Kansas’s drugged driving law is found at Kansas Statutes Annotated Section 8-1567. It states
- No person shall operate or attempt to operate any vehicle within this state if under the influence of a combination of alcohol and any drug or drugs to a degree that renders the person incapable of safely driving a vehicle, and
- No person shall operate or attempt to operate any vehicle within this state if the person is a habitual user of any narcotic, hypnotic, somnifacient or stimulating drug. It is a misdemeanor for any person who is a habitual user of any controlled substance defined in section 12-22-303(7), C.R.S. to drive any vehicle in this state.
Kansas has two standards for drugged driving arrests: impairment and addiction (habitual user). Impairment means that the person is incapable of driving safely – that is, less able than the person ordinarily would have been, either mentally or physically, or both mentally and physically, to exercise clear judgment, sufficient physical control, or due care in the safe operation of a vehicle.

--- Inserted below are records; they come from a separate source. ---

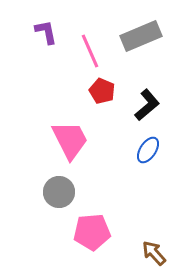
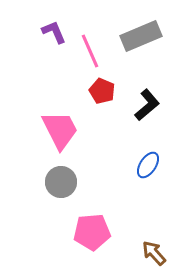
purple L-shape: moved 8 px right; rotated 12 degrees counterclockwise
pink trapezoid: moved 10 px left, 10 px up
blue ellipse: moved 15 px down
gray circle: moved 2 px right, 10 px up
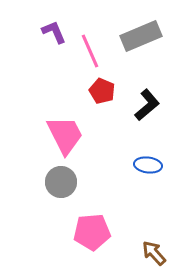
pink trapezoid: moved 5 px right, 5 px down
blue ellipse: rotated 64 degrees clockwise
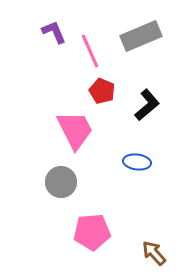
pink trapezoid: moved 10 px right, 5 px up
blue ellipse: moved 11 px left, 3 px up
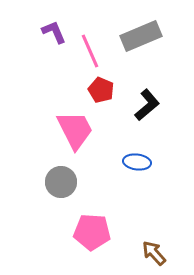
red pentagon: moved 1 px left, 1 px up
pink pentagon: rotated 9 degrees clockwise
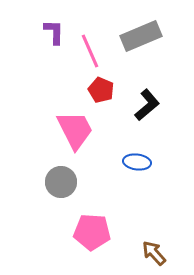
purple L-shape: rotated 24 degrees clockwise
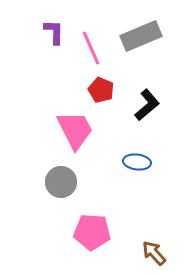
pink line: moved 1 px right, 3 px up
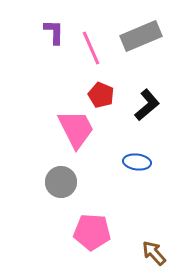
red pentagon: moved 5 px down
pink trapezoid: moved 1 px right, 1 px up
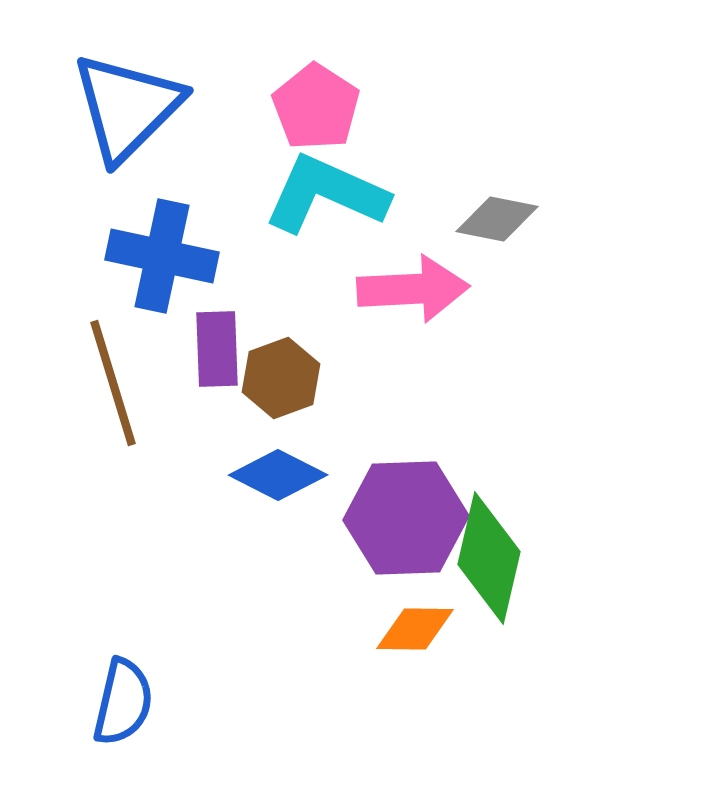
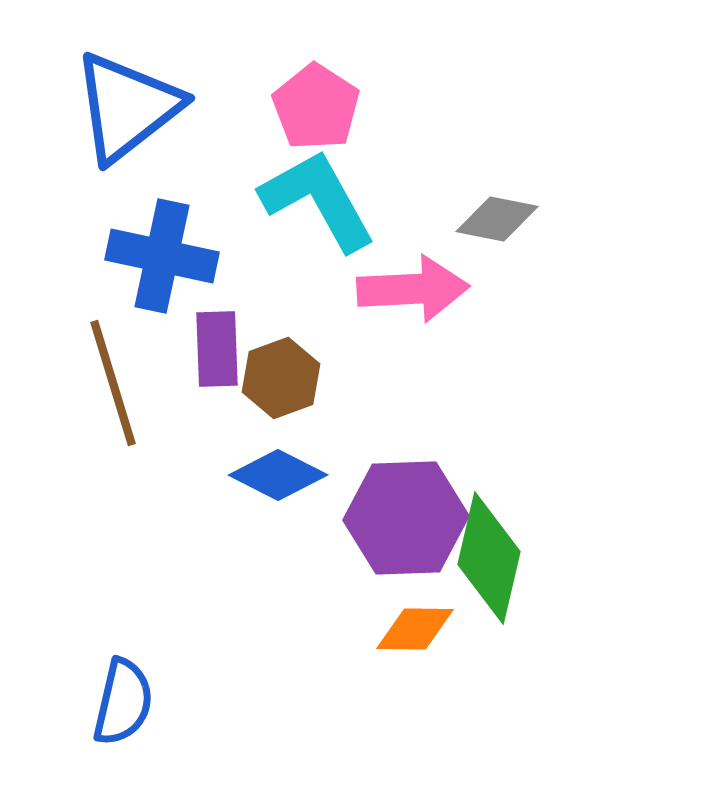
blue triangle: rotated 7 degrees clockwise
cyan L-shape: moved 8 px left, 6 px down; rotated 37 degrees clockwise
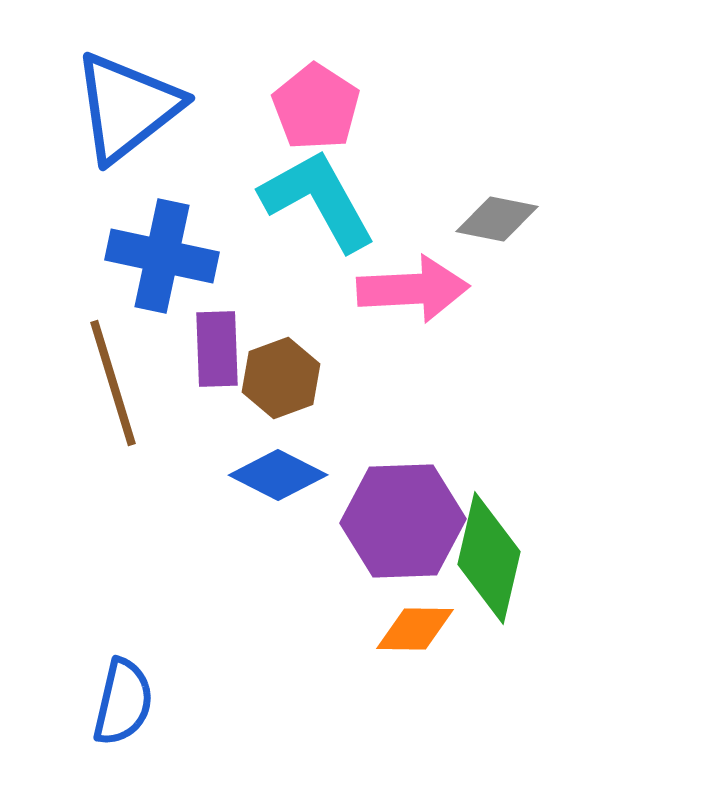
purple hexagon: moved 3 px left, 3 px down
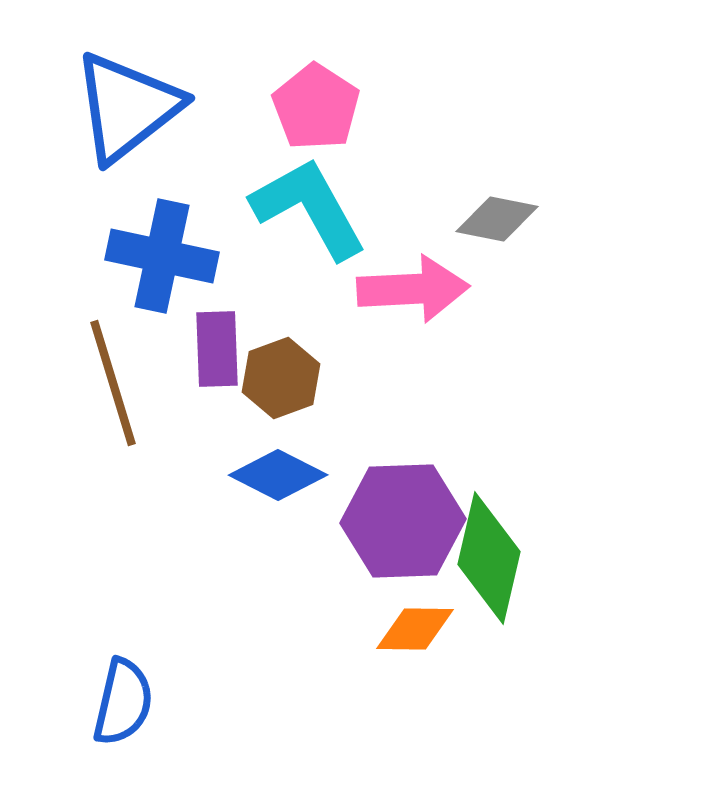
cyan L-shape: moved 9 px left, 8 px down
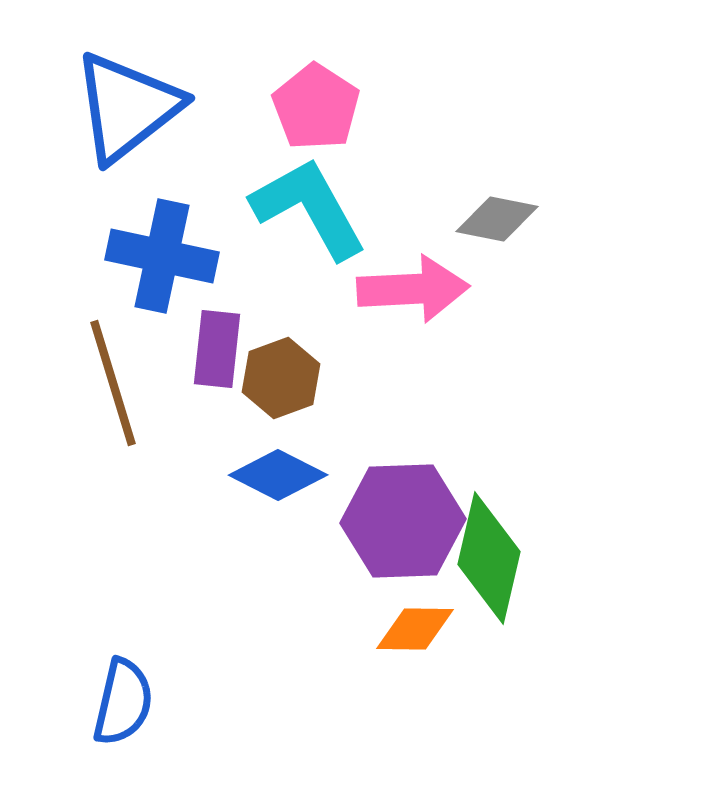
purple rectangle: rotated 8 degrees clockwise
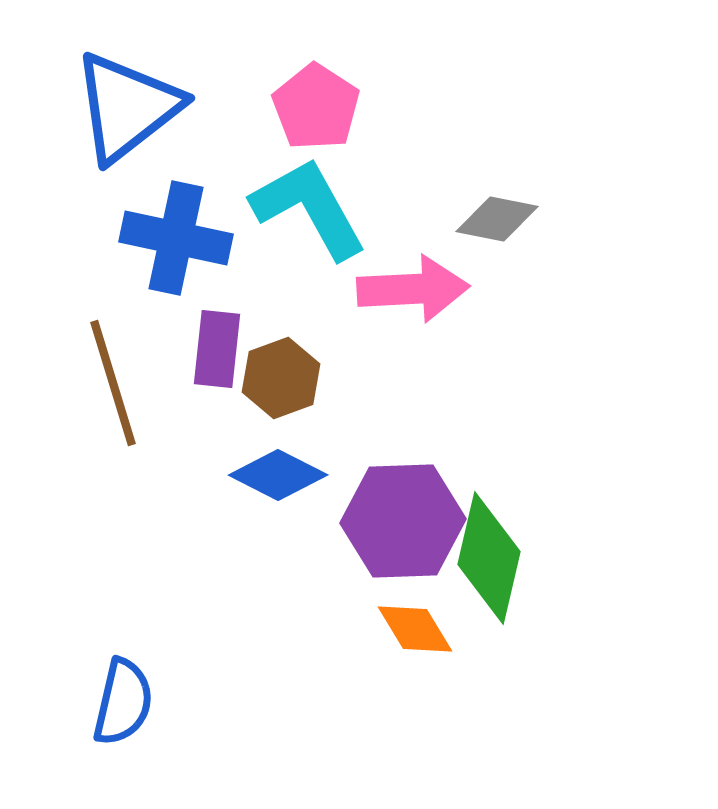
blue cross: moved 14 px right, 18 px up
orange diamond: rotated 58 degrees clockwise
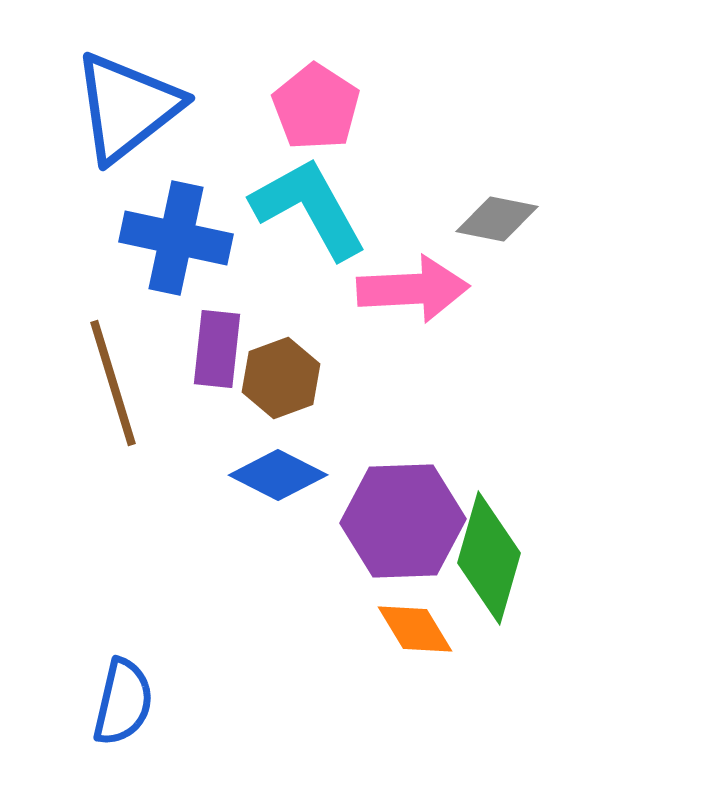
green diamond: rotated 3 degrees clockwise
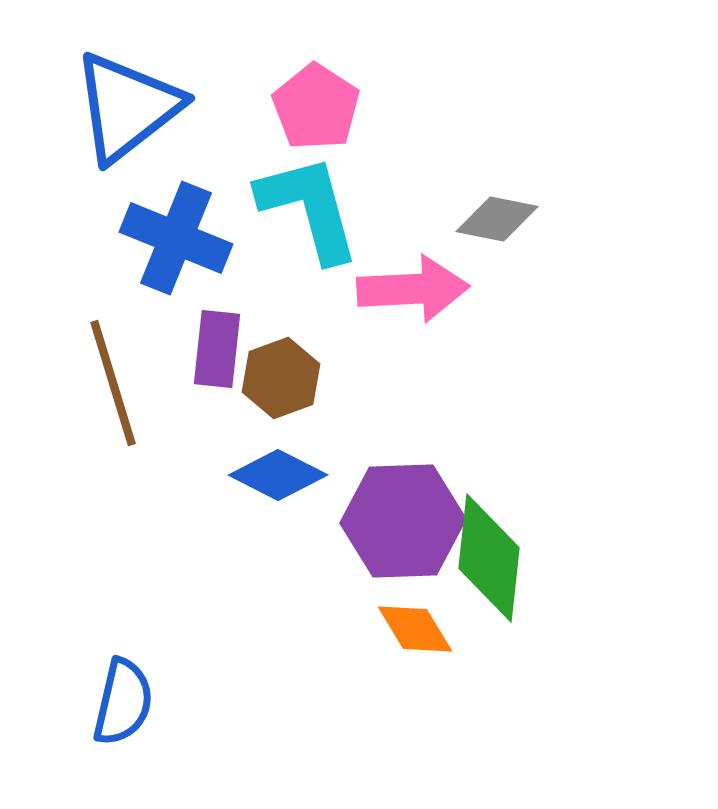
cyan L-shape: rotated 14 degrees clockwise
blue cross: rotated 10 degrees clockwise
green diamond: rotated 10 degrees counterclockwise
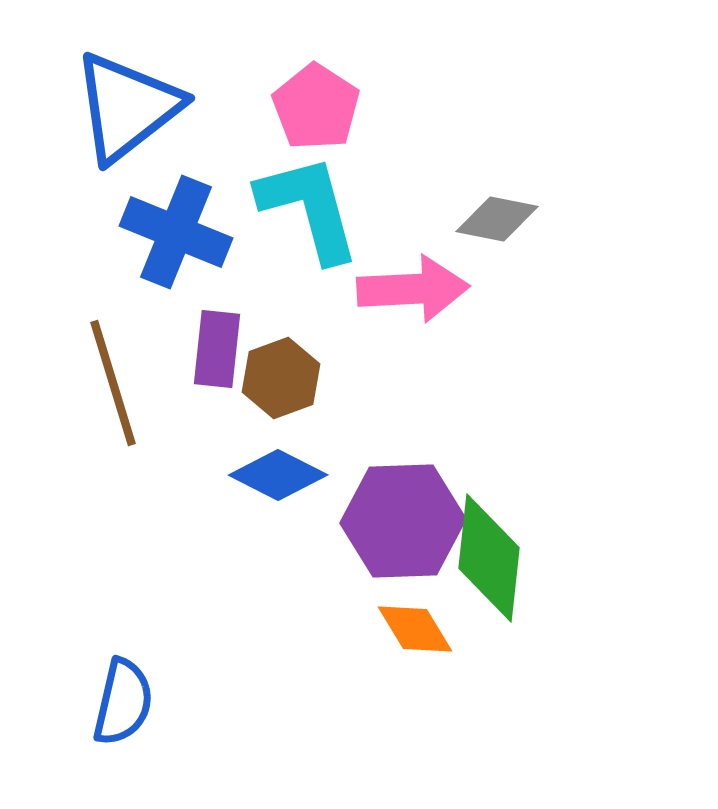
blue cross: moved 6 px up
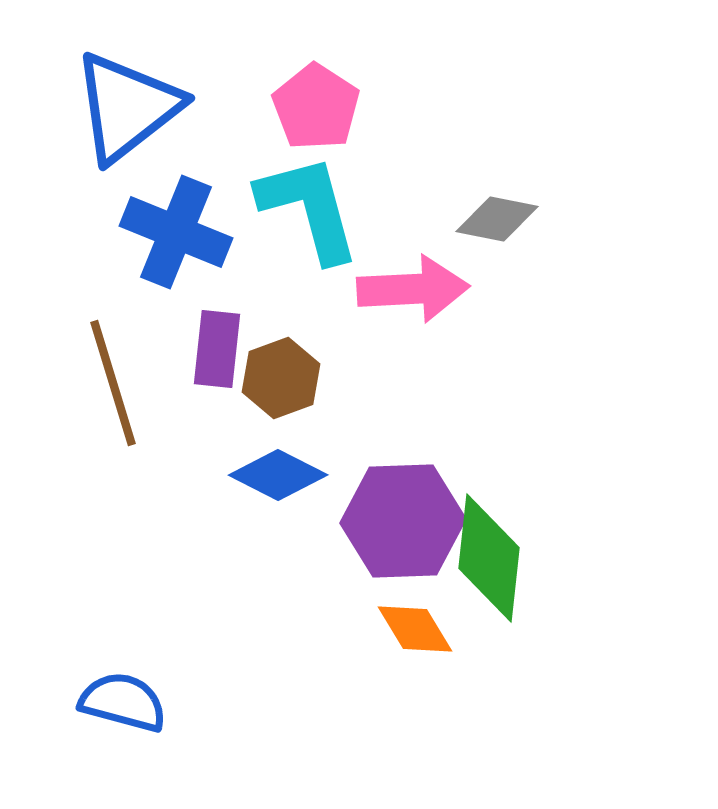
blue semicircle: rotated 88 degrees counterclockwise
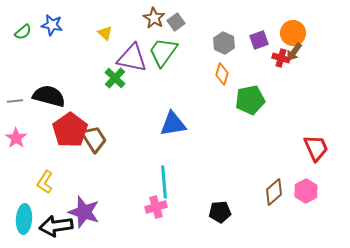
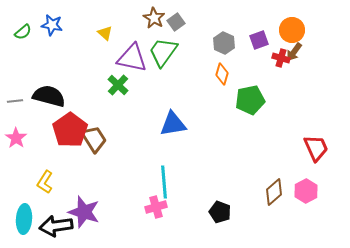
orange circle: moved 1 px left, 3 px up
green cross: moved 3 px right, 7 px down
black pentagon: rotated 25 degrees clockwise
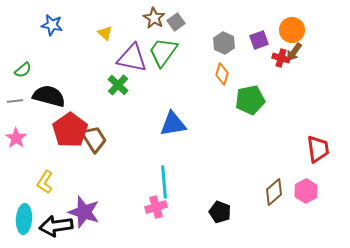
green semicircle: moved 38 px down
red trapezoid: moved 2 px right, 1 px down; rotated 16 degrees clockwise
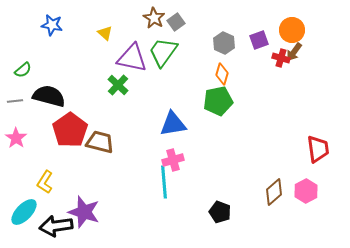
green pentagon: moved 32 px left, 1 px down
brown trapezoid: moved 6 px right, 3 px down; rotated 44 degrees counterclockwise
pink cross: moved 17 px right, 47 px up
cyan ellipse: moved 7 px up; rotated 40 degrees clockwise
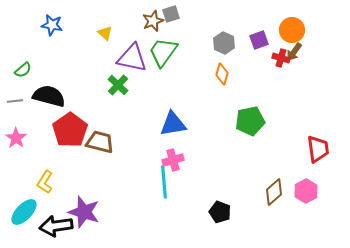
brown star: moved 1 px left, 3 px down; rotated 20 degrees clockwise
gray square: moved 5 px left, 8 px up; rotated 18 degrees clockwise
green pentagon: moved 32 px right, 20 px down
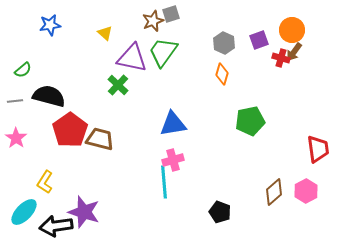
blue star: moved 2 px left; rotated 20 degrees counterclockwise
brown trapezoid: moved 3 px up
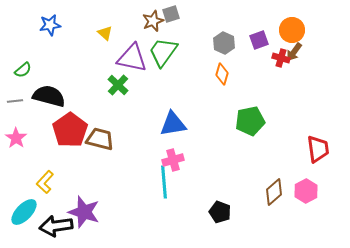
yellow L-shape: rotated 10 degrees clockwise
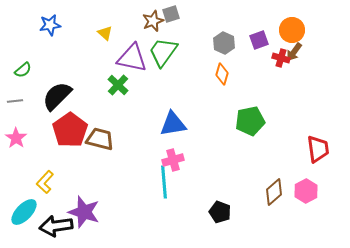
black semicircle: moved 8 px right; rotated 60 degrees counterclockwise
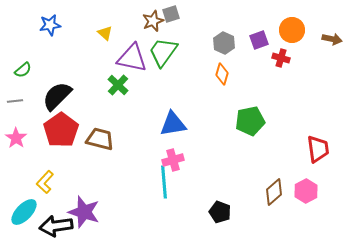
brown arrow: moved 38 px right, 13 px up; rotated 114 degrees counterclockwise
red pentagon: moved 9 px left
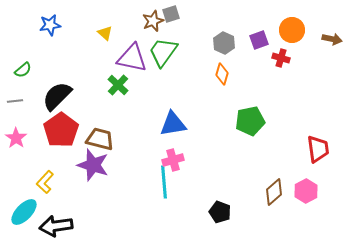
purple star: moved 9 px right, 47 px up
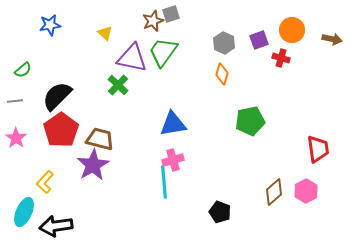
purple star: rotated 24 degrees clockwise
cyan ellipse: rotated 20 degrees counterclockwise
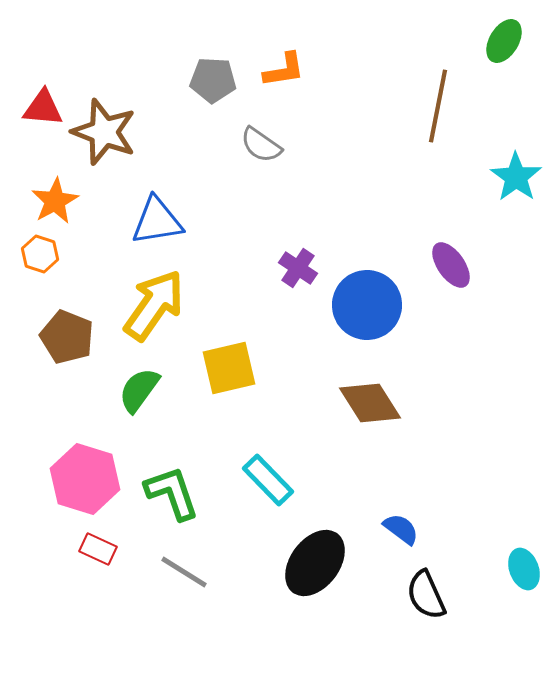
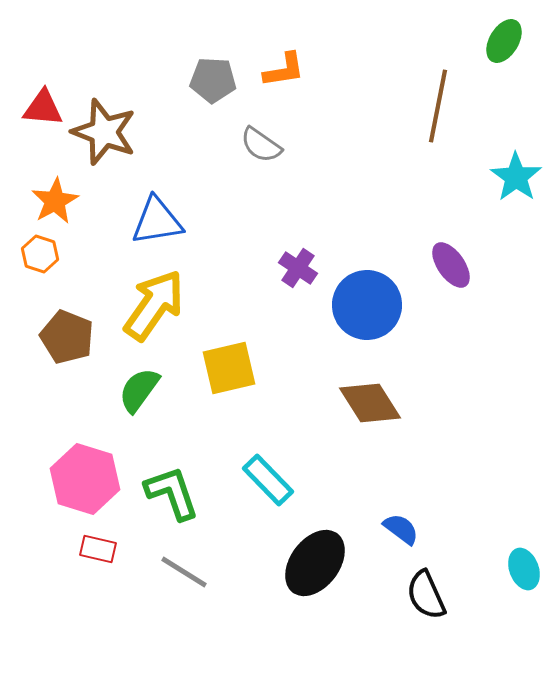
red rectangle: rotated 12 degrees counterclockwise
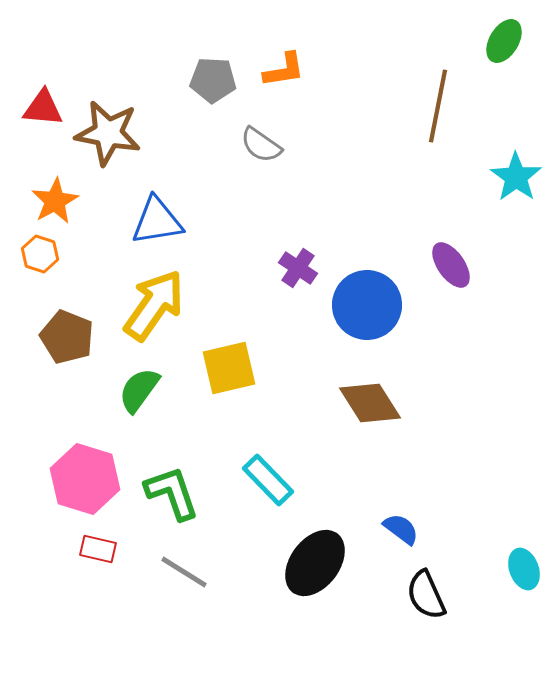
brown star: moved 4 px right, 1 px down; rotated 10 degrees counterclockwise
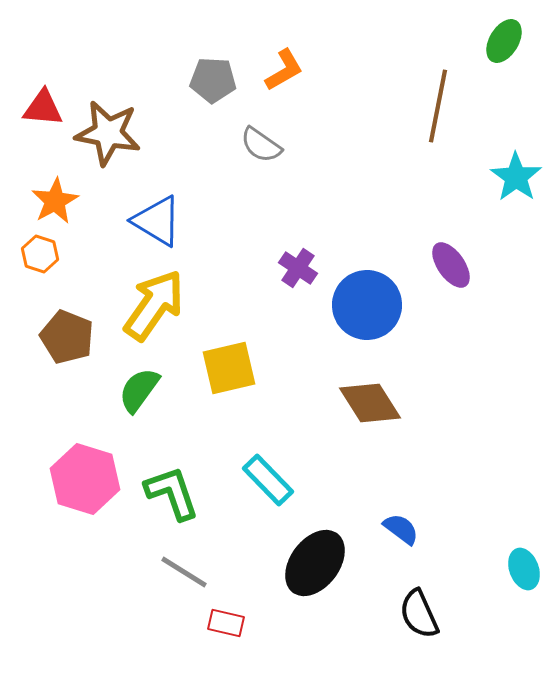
orange L-shape: rotated 21 degrees counterclockwise
blue triangle: rotated 40 degrees clockwise
red rectangle: moved 128 px right, 74 px down
black semicircle: moved 7 px left, 19 px down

Kansas also prohibits driving by someone who is a habitual user (an addict).
What drugs are prohibited?
Kansas’s drugged driving law is directed at the prohibition of “any drug.” You should presume that includes controlled substances regulated by federal law are found at the Drug Enforcement Administration website. Kansas also prohibits “toxic vapors”. It’s not an acceptable defense to a drugged driving charge to claim that the driver is legally entitled to use the controlled substance, and that includes marijuana users.
What happens if a driver is convicted of drug impaired driving in Kansas?
A driver arrested for drugged driving in Kansas will be charged with driving under the influence and subject to DUI penalties. A conviction for drugged driving will be considered as a prior offense for purposes of calculating punishment regardless of whether a subsequent offense is due to alcohol or drugs. Read more about Kansas’s DUI laws.
Do Kansas drivers have to submit to drug testing?
Yes, there is an implied consent rule for breath, blood, and urine testing for drugged drivers. The refusal to take the test can be admitted into evidence against the driver.